Enfin la troisième partie analyse les pratiques sociales. Les auteurs du Moyen Age, dans ce domaine, s’appuient sur la Genèse (chapitre 23), l’épisode du tombeau des Patriarches, qui décrit la façon dont Abraham acheta un champ et une grotte pour y aménager un caveau à son épouse défunte, près d’Hébron. Le texte fit l’objet de commentaires abondants, et les exégètes chrétiens s’attachèrent plus particulièrement à deux points : l’idée de tombe familiale (particulièrement appréciée des milieux aristocratiques) et l’achat du lieu (peut-on monnayer l’emplacement d’une sépulture ?).
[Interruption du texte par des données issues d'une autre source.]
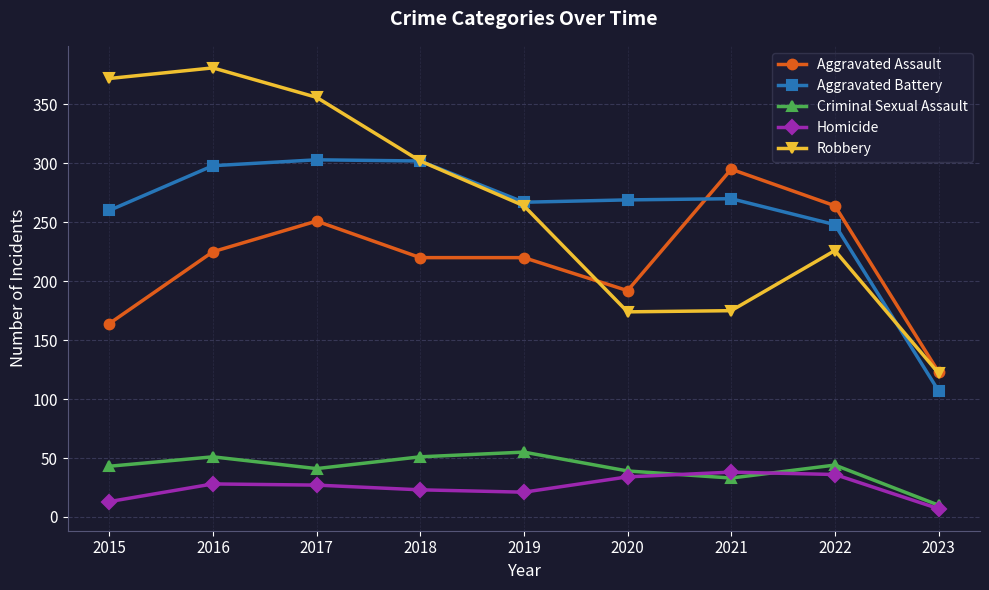

Does the chart have visible grid lines?

Yes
A partir du synode d’Arras (1025), les questions se déplacent et l’accent est porté sur la nécessaire union des chrétiens dans la mort, Abraham devient de façon un peu inattendue l’inventeur en quelque sorte des cimetières chrétiens des XIe-XIIIe siècles. «Le cimetière, qui jouit des mêmes privilèges que l’église, est consacré et béni, tout comme le Seigneur a béni, par les mains de ses serviteurs Abraham, Isaac et Jacob, la terre achetée aux fils d’Hébron pour leur sépulture.» (Guillaume de Mende, mort en 1296, p.220). Il est rassurant d’être inhumé sous le patronage symbolique du prophète, préfiguration du salut éternel symbolisé couramment par l’image du «sein d’Abraham» en qui reposent les élus au Paradis.
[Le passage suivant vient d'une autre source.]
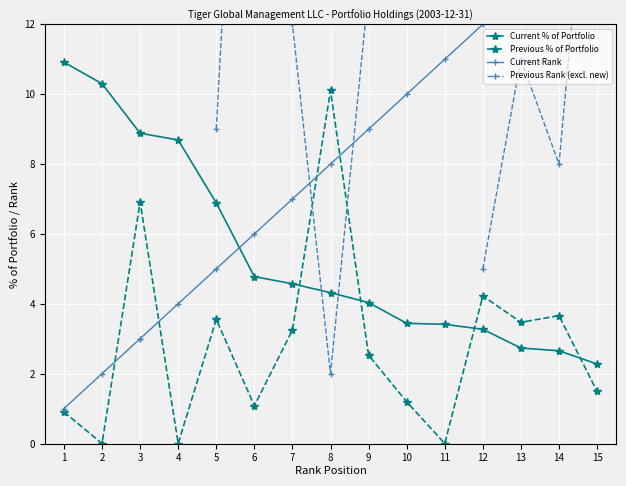

What is the sum of the Current % of Portfolio values at 9 and 2?

14.3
Séjour des morts, le cimetière ne se résume pas à cette seule fonction, les vivants l’occupent aussi : lieu sacré, mais également espace de plaid, lieux des fêtes, des danses, des jeux, des marchés… avec toutes les questions et conflits qu’entraîne cette imbrication entre sacré et profane. Habité, construit, planté durant plusieurs siècles, le cimetière est l’objet au cours du XIIIe siècle d’une réappropriation par les autorités ecclésiastiques. Évolution qui entraîne une réduction de la superficie de la terre des cimetières, ce que confirme l’archéologie, et le silence progressif des textes sur cette question, signe de l’efficacité des nouvelles dispositions.

Le cimetière prend un sens nouveau : lieu de prières, espace théâtralisé de la peur de l’enfer, apprécié des prédicateurs, soucieux d’impressionner leurs ouailles. Ainsi après avoir été durant plusieurs siècles un lieu où les ancêtres participent en quelque sorte de la communauté de vivants, le cimetière devient un espace où ces mêmes vivants contemplent leur destin futur…

Inscrit dans tout un courant de réflexion sur la mort et son histoire en Occident depuis P. Ariès, le livre de M. Lauwers répond avec rigueur et clarté à la question initiale : faire du cimetière un objet d’histoire.